Did you say that if you swapped the left/right motor cables at the controller
the failing motor switched?

just to be sure it’s notthe cables, swap them entirely (both ends)

David Lang


#33

My heat sinks were super glued on so they are not coming off with out a fight. Both left and right motors are failing so swapping cables between them will not help.


#34

It could not hurt to try a different computer just to rule it out.


#35

I was planning to do so, but the only other computer I have available is an old dell laptop that is running Windows XP (cant upgrade to Windows 10) and the Arduino software will not run in that environment (Tried). The laptop is from the mid 2000’s and would cost more to upgrade than to buy a new one.


#36

I discovered that cyanoacrylate is not thermal conductive. When you wrote that you used it to secure your heat sinks I became curious as in all my years of building computers I have never heard of it being used or recommended. If heat transfer has been impeded it could have cooked your chips. Some of the symptoms you mention kind of sound like micro-fractures that open up as heat increases. Just and idea, I have run into this in electronics before. Whatever the case don’t give up.


#37

sound like a weak power supply to me


#38

I tested the power supply going to the Maslow brains. The volts and amperage was spot on coming out of the power supply.

I am out of ideas…

To date, I have done the following and not resolved the problems:

I have so far replaced:
: The Maslow board - did not fix issues
: Both Left & Right motors - did not fix issues

Tests or other things attempted:
: Reset the Arduino EEprom
: Moved the power supply as far away from boards as possible.
: Swapped motor cable connections (L, R and Z) in every possible configuration.
: Upgraded to the latest and greatest versions of GC and Firmware. (V1.25)
: Changed computers.
: Completely disassembled everything mechanical and assembled again.
: Disconnected and reconnected all electronic connections.
: Removed any possible source of dragging (Friction)
{HDPE under sled and on the contact point where the chains drag against the frame}.
: Reset chains (multiple times) in GC.
: Calibrated (Passed).
: Ran test program (Simple circle cut in two passes with no bit installed) and it ran fine. Then failed motor tests after running program.

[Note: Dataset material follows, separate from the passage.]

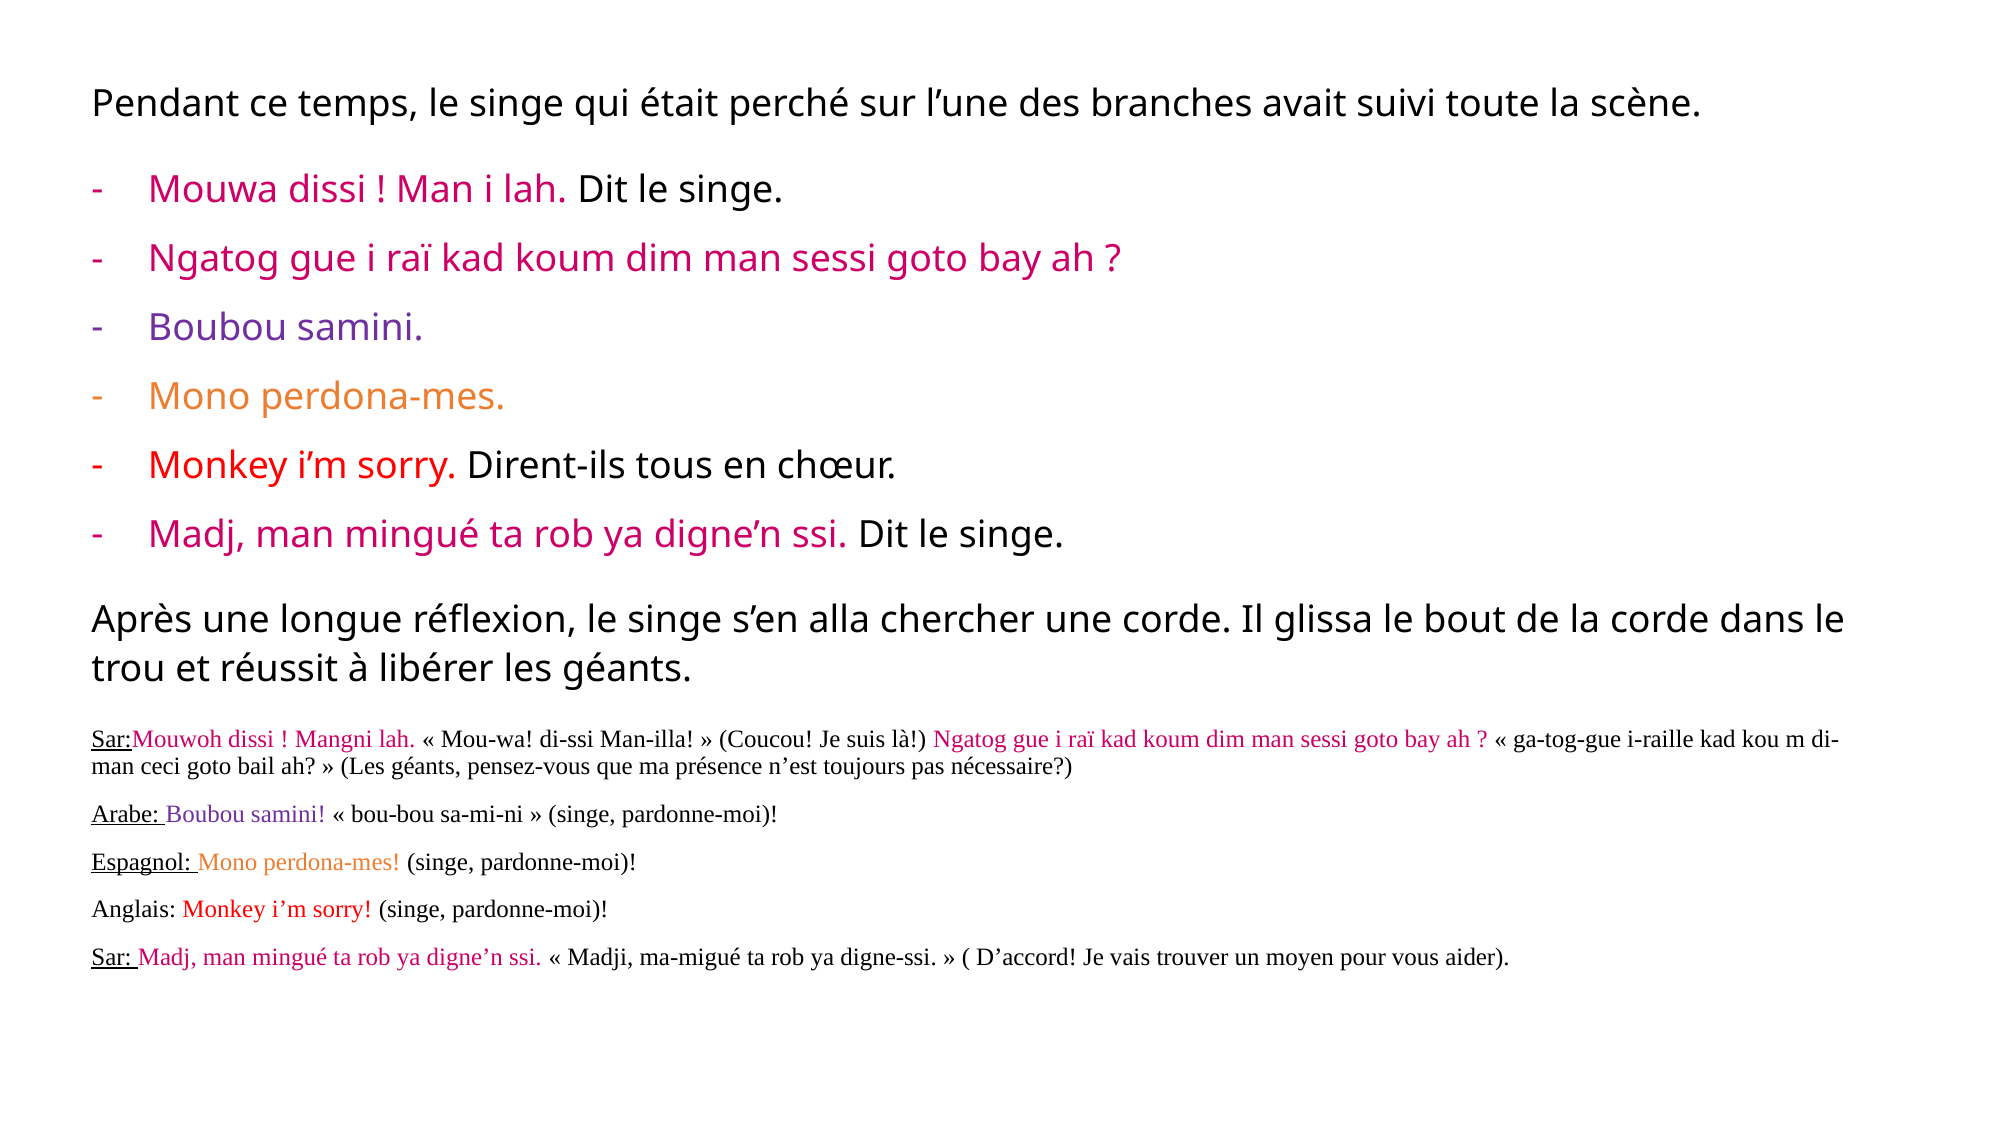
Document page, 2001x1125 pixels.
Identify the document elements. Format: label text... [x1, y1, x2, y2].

list Pendant ce temps, le singe qui était perché sur l’une des branches avait suivi toute la scène. Mouwa dissi ! Man i lah. Dit le singe. Ngatog gue i raï kad koum dim man sessi goto bay ah ? Boubou samini. Mono perdona-mes. Monkey i’m sorry. Dirent-ils tous en chœur. Madj, man mingué ta rob ya digne’n ssi. Dit le singe. Après une longue réflexion, le singe s’en alla chercher une corde. Il glissa le bout de la corde dans le trou et réussit à libérer les géants. Sar:Mouwoh dissi ! Mangni lah. « Mou-wa! di-ssi Man-illa! » (Coucou! Je suis là!) Ngatog gue i raï kad koum dim man sessi goto bay ah ? « ga-tog-gue i-raille kad kou m di-man ceci goto bail ah? » (Les géants, pensez-vous que ma présence n’est toujours pas nécessaire?) Arabe: Boubou samini! « bou-bou sa-mi-ni » (singe, pardonne-moi)! Espagnol: Mono perdona-mes! (singe, pardonne-moi)! Anglais: Monkey i’m sorry! (singe, pardonne-moi)! Sar: Madj, man mingué ta rob ya digne’n ssi. « Madji, ma-migué ta rob ya digne-ssi. » ( D’accord! Je vais trouver un moyen pour vous aider). [76, 68, 1863, 1125]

I am still getting either the “sled not keeping up” error and/or motors failing the test (L & R in Direction 1 only).

All I can still do to try and resolve this so my system will work is:

Replace:

Both chains
Both L & R motor cables
The Arduino board.

If anyone has any other thoughts or recommendations let me know.


#39

Not sure if this was suggested further up, but if it was not:
In GC click on ‘settings’, then on the grey menu-bar saying ‘maslow settings’, choose ‘advanced settings’, scroll to the bottom and change the value ‘position error limit’ from 2 to 20. Hope that makes the warning go away :crossed_fingers:


#40

I have not done this yet. I will try it tonight. It might help with the sled warnings, but the main issue is it fails the motor encoder tests and looses where it is (GC vs real world).